Dengan mata terbelalak dan muka pucat ia memandang. Kakek itu sama sekali tidak apa-apa dan sembilan batang jarumnya semua runtuh ke tanah begitu mengenai tubuh Han It Kong. Sebaliknya suling hitamnya kena dipukul pecah berantakan dan pinggulnya kembali kena dihajar.
“Tua bangka rusak, engkau telah menghina orang ! Biar aku mengadu nyawa denganmu hari ini !” Setelah mengeluarkan seruan bercampur isak ini Hek-siauw Kui-bo menubruk ke depan, mengembangkan kedua tangannya seperti harimau menerkam.
“Perempuan keji. Engkau masih berani bertingkah di depan Ong-ya?” Suara kakek itu menjadi keren dan galak, tangan kirinya bergerak ke depan dan ….. tubuh iblis betina itu seperti terbanting oleh tenaga dahsyat ke kiri, jatuh bergulingan di atas tanah! Ketika ia bangun sambil mengeluarkan rintihan perlahan. Wanita itu memandang dengan mata terbelalak.
“Apa …… apakah saya berhadapan dengan….. Siauw-ong-ya (Raja Muda) Han It Kong yang berjuluk Sin-kong-ciang (Tangan Sinar Sakti)?’
”Tidak ada raja muda, yang ada sekarang hanya si jembel Han It Kong,” jawab kakek itu. “Engkau tidak lekas pergi dari sini?”
Hek-siauw Kui-bo menjura dan berkata. “Kali ini aku mengaku kalah, kelak masih ada waktu untuk mengadakan perhitungan lagi.” Setelah berkata demikian, iblis betina itu melompat dan terus menghilang ke dalam kesuraman fajar yang mulal menyingsing. Dari kejauhan terdengar lengking tangis yang makin lama makin menjauh dan akhirnya menghilang.
Siauw-bin-mo Hap Tojin dan Tho-tee-kong Liong Losu yang telah sadar pula dari pingsannya, kini melangkah maju dan memberi hormat kepada kakek jembel itu.
“Sudah sejak muda pinto mendengar nama besar Sin-kong-ciang Han-siauw-ong-ya, baru sekarang dapat melihat orangnya dan menyaksitcan kesaktiannya. Sungguh pinto merasa takluk dan terimalah hormat dari Siauw-bin-mo Hap Tojin, Ong-ya !” Kata si tosu.

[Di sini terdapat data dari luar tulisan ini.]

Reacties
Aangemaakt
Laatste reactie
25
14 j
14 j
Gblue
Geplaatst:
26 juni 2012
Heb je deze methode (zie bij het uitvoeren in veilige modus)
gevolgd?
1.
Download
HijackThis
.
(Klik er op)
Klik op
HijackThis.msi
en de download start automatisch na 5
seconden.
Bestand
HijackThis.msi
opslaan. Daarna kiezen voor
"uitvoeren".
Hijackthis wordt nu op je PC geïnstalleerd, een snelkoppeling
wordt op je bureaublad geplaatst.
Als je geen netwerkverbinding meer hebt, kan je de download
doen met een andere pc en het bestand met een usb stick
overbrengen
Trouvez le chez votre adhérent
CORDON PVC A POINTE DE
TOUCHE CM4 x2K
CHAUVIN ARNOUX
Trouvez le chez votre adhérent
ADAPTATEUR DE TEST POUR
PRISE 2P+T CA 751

“Omitobud! Sebelum mati dapat bertemu muka dengan patriot besar Han tayhiap, sungguh merupakan kebahagiaan hidup!” Tho-teekong Liong Losu juga berseru memberi hormat.

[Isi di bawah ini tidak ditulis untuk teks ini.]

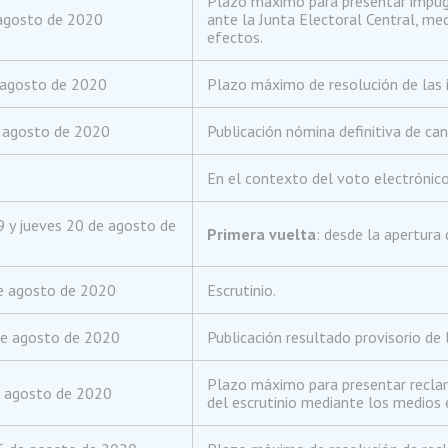
Plazo máximo para presentar impugn
agosto de 2020
ante la Junta Electoral Central, me
efectos.
 agosto de 2020
Plazo máximo de resolución de las i
e agosto de 2020
Publicación nómina definitiva de can
En el contexto del voto electrónico
9 y jueves 20 de agosto de
Primera vuelta
: desde la apertura
e agosto de 2020
Escrutinio.
de agosto de 2020
Publicación resultado provisorio de 
Plazo máximo para presentar reclamo
e agosto de 2020
del escrutinio mediante los medios 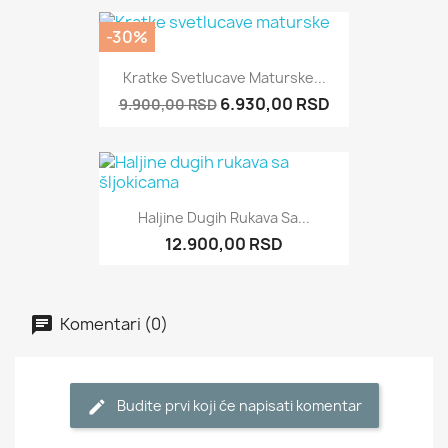
-30%
Kratke Svetlucave Maturske...
6.930,00 RSD
9.900,00 RSD
Haljine Dugih Rukava Sa...
DOSTUPNO SAMO PUTEM
12.900,00 RSD
INTERNETA!
Komentari (0)
Budite prvi koji će napisati komentar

Kakek jembel itu menghela napas panjang, mukanya tersembunyi di bawah topi yang lebar itu. Kemudian terdengar suaranya bernada sedih.
“Biarpun baru sekarang bertemu jiwi (tuan berdua) namun sepak terjang jiwi di samping Yu sicu sudah lama saya dengar, perjuangan kita boleh gagal seperti sudah ditakdirkan Tuhan, namun selama semangat kita, masih hidup menurun kepada anak cucu dan murid, pada suatu hari akan tiba saatnya kaum penjajah Mongol dapat terusir dari tanah air !’
Ia menghela napas lagi dan memandang ke arah peti mati Yu Tiang Sin.
“Yu sicu banyak jasanya terhadap rakyat dan negara, sayang ia terlampau banyak menanam permusuhan pribadi. Jiwi sudah berusaha sekuat tenaga menyelamatkan keluarganya, tidak percuma Yu sicu bersababat dengan jiwi. Sayang sekali kedatangan saya terlambat sehingga tidak dapat mencegah terjadinya pembunuhan-pembunuhan ini. Sungguh saya merasa tidak enak terhadap arwah Yu sicu. Untuk menebus kelalaian, biarlah saya menghabiskan sisa usia yang tak seberapa lama lagi ini untuk memberi bimbingan cucunya yang tinggal seorang ini. Yu Lee hayo ikut bersamaku !” kakek ini mengulurkan tangan kiri dan entah bagaimana, tubuh Yu Lee tahu-tahu sudah melayang dan berada dalam pondongannya.
Kemudian, sekali kakek itu menggerakkan kakinya tubuhnya sudah leyap dari depan Siauw-bin-mo Hap Tojin dan Tho-tee kong Liong Losu!
“Ha, ha, ha ! Tua bangka Yu Tiang Sin biarpun kehilangan semua keluarganya namun benar-benar masih bernasib baik. Seorang cucunya, yang tinggal satu-satunya telah menjadi murid Sin-kong-ciang !”
“Toyu (sahabat), bagaimana kau masih bisa mengatakan sahabat kita Yu Tiang Sin bernasib baik kalau semua anak cucunya dibasmi seperti ini?”